(Dataset entries)
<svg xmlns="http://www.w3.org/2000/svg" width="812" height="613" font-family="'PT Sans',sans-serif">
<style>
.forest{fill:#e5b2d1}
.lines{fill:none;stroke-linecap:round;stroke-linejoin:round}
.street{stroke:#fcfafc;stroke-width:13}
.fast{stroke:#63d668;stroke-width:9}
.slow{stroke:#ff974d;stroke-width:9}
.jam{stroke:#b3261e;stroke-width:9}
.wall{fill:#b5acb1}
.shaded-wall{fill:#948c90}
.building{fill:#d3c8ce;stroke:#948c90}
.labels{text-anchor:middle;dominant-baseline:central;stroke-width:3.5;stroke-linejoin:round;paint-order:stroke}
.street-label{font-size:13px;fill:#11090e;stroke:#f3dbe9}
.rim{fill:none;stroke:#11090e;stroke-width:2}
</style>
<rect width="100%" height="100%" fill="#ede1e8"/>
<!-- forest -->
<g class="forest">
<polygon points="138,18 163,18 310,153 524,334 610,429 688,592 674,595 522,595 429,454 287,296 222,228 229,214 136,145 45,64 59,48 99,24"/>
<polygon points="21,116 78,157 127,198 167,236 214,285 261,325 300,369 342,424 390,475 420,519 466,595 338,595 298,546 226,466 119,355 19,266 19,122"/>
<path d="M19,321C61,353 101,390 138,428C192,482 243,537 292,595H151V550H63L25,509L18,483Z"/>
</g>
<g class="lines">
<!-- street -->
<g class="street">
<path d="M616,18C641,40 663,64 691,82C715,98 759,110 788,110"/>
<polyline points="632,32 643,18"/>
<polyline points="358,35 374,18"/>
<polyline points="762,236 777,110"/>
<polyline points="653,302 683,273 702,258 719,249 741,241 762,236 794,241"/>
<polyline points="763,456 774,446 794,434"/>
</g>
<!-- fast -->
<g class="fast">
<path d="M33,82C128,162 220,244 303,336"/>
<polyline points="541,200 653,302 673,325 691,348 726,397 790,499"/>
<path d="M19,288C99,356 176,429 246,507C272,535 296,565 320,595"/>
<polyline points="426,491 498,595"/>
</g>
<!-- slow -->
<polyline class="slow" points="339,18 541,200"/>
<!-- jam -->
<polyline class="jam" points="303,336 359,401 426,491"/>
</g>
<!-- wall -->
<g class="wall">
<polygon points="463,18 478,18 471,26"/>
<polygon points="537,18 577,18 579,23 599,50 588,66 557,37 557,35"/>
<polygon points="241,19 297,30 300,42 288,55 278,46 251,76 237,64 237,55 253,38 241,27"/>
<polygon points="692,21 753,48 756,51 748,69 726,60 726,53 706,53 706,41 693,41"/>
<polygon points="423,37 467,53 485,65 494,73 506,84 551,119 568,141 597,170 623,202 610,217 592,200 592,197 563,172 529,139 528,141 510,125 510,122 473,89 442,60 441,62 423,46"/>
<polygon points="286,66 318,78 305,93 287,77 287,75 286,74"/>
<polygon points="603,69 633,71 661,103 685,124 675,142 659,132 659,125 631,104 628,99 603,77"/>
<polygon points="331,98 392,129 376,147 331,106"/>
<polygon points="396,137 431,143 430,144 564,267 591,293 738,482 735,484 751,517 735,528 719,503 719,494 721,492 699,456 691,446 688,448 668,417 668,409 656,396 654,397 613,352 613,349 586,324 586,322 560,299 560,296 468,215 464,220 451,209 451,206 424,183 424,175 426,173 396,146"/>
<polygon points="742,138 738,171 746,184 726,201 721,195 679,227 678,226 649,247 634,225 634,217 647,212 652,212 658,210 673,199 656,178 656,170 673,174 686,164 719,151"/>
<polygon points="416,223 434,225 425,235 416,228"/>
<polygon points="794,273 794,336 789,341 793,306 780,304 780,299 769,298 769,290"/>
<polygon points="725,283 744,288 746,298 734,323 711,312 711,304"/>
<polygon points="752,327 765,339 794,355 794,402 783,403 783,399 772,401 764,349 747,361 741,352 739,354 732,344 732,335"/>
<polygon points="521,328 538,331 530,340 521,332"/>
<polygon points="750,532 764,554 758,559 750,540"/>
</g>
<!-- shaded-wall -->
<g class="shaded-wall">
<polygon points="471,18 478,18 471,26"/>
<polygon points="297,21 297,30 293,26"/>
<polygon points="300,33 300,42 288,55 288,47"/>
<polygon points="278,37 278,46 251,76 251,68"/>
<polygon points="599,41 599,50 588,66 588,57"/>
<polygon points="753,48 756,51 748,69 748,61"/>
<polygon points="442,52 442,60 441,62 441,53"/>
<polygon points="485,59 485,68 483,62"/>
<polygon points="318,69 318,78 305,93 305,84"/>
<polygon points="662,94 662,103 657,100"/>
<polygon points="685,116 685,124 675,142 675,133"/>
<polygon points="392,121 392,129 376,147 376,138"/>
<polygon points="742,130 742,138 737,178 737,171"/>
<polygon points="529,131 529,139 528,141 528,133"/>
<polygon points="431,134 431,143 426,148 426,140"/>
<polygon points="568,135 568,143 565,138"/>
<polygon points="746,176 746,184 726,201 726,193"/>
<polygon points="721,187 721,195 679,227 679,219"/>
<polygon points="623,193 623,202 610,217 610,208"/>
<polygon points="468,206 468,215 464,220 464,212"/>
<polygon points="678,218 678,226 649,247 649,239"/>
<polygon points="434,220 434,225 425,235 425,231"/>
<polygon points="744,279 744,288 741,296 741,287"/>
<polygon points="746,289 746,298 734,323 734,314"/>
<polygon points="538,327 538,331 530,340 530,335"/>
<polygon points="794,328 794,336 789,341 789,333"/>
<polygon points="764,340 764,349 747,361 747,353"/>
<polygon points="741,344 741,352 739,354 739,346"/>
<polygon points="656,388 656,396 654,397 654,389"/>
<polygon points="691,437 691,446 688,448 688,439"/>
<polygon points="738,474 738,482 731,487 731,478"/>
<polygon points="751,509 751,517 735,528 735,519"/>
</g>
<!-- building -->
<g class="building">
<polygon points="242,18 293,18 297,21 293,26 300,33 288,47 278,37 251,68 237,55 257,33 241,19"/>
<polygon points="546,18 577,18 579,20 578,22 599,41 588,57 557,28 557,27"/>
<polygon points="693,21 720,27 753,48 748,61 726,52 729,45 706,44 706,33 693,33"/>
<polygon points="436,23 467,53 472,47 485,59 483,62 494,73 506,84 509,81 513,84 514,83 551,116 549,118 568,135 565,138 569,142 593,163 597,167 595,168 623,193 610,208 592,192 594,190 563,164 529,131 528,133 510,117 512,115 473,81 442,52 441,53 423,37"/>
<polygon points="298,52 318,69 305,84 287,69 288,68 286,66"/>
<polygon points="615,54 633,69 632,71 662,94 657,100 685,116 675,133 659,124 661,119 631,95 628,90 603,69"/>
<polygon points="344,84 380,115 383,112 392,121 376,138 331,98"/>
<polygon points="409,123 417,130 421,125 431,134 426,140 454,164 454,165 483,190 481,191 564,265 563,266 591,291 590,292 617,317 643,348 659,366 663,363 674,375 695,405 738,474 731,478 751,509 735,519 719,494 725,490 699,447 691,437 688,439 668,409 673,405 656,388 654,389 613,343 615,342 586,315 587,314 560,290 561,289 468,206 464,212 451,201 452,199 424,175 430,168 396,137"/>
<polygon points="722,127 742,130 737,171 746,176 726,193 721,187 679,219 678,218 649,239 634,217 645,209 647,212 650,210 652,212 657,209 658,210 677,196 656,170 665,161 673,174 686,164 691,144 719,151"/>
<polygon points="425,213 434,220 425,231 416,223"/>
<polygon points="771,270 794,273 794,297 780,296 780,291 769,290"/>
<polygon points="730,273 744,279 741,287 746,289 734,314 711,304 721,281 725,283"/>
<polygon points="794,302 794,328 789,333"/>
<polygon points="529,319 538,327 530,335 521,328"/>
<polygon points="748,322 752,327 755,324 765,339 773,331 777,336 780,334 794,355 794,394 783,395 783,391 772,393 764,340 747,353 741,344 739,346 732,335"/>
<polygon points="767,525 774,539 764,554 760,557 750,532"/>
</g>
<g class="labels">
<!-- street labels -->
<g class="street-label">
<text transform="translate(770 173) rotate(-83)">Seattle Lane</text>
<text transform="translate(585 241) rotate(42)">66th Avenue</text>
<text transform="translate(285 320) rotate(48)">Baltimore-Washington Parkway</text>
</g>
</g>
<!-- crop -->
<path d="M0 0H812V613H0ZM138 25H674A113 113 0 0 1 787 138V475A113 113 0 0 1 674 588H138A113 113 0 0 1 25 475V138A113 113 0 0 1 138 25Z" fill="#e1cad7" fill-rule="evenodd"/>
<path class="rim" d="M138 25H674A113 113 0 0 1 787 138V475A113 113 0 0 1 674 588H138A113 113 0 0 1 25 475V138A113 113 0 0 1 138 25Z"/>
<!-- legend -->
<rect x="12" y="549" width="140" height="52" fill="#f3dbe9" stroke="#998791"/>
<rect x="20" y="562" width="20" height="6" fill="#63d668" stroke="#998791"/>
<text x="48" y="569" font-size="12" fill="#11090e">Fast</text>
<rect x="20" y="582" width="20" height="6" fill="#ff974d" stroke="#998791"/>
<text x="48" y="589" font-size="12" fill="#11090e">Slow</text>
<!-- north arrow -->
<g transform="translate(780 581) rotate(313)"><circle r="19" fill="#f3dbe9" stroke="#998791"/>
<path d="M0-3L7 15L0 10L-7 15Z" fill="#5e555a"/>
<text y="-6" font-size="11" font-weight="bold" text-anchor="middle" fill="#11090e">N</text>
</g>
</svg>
...
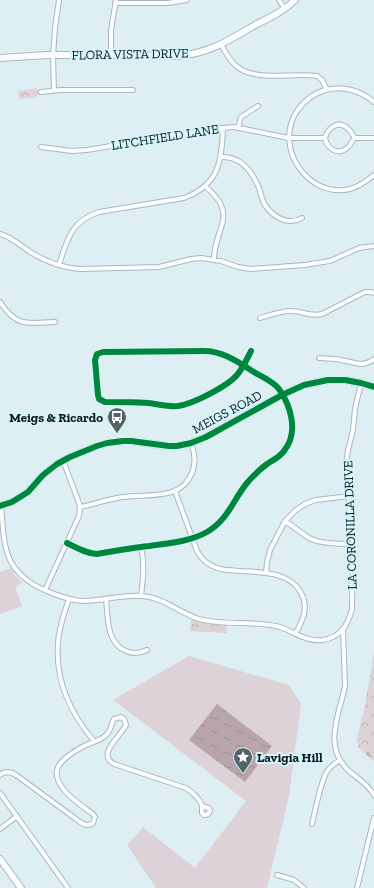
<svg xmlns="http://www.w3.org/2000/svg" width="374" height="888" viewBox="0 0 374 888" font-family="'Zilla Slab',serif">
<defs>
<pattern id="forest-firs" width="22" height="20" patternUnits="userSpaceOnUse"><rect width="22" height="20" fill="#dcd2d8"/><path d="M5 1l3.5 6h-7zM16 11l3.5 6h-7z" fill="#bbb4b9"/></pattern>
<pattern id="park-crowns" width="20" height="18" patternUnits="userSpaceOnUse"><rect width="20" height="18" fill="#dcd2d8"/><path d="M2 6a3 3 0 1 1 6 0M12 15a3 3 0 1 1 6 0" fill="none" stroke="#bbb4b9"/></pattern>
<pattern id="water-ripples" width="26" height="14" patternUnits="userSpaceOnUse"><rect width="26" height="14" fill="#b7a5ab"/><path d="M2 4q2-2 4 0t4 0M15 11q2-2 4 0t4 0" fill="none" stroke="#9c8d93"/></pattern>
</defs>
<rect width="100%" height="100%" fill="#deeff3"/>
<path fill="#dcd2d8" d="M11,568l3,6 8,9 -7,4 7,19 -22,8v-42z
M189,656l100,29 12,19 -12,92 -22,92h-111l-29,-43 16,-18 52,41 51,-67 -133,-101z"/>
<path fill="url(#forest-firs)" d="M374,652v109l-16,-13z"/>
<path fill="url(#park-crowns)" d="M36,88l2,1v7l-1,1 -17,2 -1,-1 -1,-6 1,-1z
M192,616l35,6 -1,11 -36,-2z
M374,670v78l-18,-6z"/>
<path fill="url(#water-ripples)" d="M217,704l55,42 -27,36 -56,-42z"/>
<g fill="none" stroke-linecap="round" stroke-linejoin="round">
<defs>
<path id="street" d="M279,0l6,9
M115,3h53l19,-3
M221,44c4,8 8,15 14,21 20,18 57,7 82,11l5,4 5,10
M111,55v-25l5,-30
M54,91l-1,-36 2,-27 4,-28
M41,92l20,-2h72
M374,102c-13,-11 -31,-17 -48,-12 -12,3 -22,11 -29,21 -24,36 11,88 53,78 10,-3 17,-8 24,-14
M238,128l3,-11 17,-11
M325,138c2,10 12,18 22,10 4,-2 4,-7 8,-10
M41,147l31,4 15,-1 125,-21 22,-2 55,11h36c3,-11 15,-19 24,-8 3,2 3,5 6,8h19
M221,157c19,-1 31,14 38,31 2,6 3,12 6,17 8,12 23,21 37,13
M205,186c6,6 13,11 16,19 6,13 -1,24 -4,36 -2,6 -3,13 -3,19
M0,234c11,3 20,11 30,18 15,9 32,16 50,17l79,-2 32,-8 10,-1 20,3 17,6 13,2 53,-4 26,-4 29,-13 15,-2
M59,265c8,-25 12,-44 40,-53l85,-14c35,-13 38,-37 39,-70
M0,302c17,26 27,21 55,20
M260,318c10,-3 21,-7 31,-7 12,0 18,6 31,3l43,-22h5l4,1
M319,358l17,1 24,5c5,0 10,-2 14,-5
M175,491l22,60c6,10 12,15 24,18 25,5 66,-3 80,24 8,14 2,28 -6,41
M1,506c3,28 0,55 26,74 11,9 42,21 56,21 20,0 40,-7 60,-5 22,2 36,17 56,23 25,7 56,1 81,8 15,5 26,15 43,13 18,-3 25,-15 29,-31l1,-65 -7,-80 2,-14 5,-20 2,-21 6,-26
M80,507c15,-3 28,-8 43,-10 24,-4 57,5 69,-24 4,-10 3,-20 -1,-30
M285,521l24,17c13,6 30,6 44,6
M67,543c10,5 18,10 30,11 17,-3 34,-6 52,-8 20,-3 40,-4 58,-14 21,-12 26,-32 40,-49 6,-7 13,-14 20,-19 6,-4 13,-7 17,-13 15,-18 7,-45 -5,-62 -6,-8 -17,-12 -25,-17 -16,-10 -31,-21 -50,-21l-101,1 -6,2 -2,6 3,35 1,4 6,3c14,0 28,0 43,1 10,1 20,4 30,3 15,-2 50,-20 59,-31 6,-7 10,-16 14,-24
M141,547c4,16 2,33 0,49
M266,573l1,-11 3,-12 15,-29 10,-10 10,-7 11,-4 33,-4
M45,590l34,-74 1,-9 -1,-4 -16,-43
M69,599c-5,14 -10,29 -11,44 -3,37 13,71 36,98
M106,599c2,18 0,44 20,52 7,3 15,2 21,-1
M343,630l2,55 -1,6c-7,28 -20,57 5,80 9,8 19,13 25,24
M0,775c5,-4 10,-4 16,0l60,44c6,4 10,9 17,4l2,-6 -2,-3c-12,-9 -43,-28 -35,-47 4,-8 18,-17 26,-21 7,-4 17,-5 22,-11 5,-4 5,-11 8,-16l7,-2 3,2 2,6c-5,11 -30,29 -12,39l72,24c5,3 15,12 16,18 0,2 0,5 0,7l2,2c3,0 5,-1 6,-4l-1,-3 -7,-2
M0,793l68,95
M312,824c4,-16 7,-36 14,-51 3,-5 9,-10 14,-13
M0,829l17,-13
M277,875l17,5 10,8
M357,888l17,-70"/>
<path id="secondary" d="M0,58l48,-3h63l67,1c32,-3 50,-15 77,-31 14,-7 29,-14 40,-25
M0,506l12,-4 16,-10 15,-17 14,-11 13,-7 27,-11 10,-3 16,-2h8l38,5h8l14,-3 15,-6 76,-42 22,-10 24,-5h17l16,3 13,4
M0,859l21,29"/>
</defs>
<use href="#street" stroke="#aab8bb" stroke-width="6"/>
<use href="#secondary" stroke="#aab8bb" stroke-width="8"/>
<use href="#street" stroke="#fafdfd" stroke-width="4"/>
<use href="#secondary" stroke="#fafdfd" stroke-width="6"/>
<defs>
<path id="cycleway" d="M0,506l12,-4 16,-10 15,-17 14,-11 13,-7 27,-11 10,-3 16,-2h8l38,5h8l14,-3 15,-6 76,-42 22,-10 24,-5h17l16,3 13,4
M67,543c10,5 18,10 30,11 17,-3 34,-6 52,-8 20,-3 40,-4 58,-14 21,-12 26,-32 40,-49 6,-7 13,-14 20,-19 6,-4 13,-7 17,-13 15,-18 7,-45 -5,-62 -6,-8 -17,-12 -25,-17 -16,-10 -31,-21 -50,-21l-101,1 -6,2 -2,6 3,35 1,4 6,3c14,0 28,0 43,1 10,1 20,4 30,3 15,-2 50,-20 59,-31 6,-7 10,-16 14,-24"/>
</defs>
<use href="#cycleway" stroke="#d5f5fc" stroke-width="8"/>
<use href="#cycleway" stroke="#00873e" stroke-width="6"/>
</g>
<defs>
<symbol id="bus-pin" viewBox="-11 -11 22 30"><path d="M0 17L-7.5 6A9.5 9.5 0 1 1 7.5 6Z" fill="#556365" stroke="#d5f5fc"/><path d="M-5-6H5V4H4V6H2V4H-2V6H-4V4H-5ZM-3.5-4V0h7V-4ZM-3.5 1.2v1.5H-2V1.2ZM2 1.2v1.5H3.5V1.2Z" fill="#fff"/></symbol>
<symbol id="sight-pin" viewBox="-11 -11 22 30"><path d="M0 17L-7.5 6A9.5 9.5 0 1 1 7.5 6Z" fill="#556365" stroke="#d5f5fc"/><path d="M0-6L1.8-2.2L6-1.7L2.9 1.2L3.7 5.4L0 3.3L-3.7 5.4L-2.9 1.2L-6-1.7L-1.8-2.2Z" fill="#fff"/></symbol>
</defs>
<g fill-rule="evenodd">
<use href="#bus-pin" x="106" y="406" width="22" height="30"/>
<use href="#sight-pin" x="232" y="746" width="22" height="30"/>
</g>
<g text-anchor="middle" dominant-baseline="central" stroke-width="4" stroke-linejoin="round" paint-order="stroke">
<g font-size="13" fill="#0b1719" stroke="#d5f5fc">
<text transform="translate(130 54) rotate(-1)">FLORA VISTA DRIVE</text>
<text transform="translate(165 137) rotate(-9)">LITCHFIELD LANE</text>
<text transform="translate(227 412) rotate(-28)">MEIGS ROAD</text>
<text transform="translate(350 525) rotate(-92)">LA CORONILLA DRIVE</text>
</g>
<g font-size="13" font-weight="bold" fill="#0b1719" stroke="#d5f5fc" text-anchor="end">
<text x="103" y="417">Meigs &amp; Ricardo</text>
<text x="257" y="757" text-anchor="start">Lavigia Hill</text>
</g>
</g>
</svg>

_Your assignment_: Reproduce each line from the data that has "linecap" in it.

_Exercise response_:
.lines{fill:none;stroke-linecap:round;stroke-linejoin:round}
<g fill="none" stroke-linecap="round" stroke-linejoin="round">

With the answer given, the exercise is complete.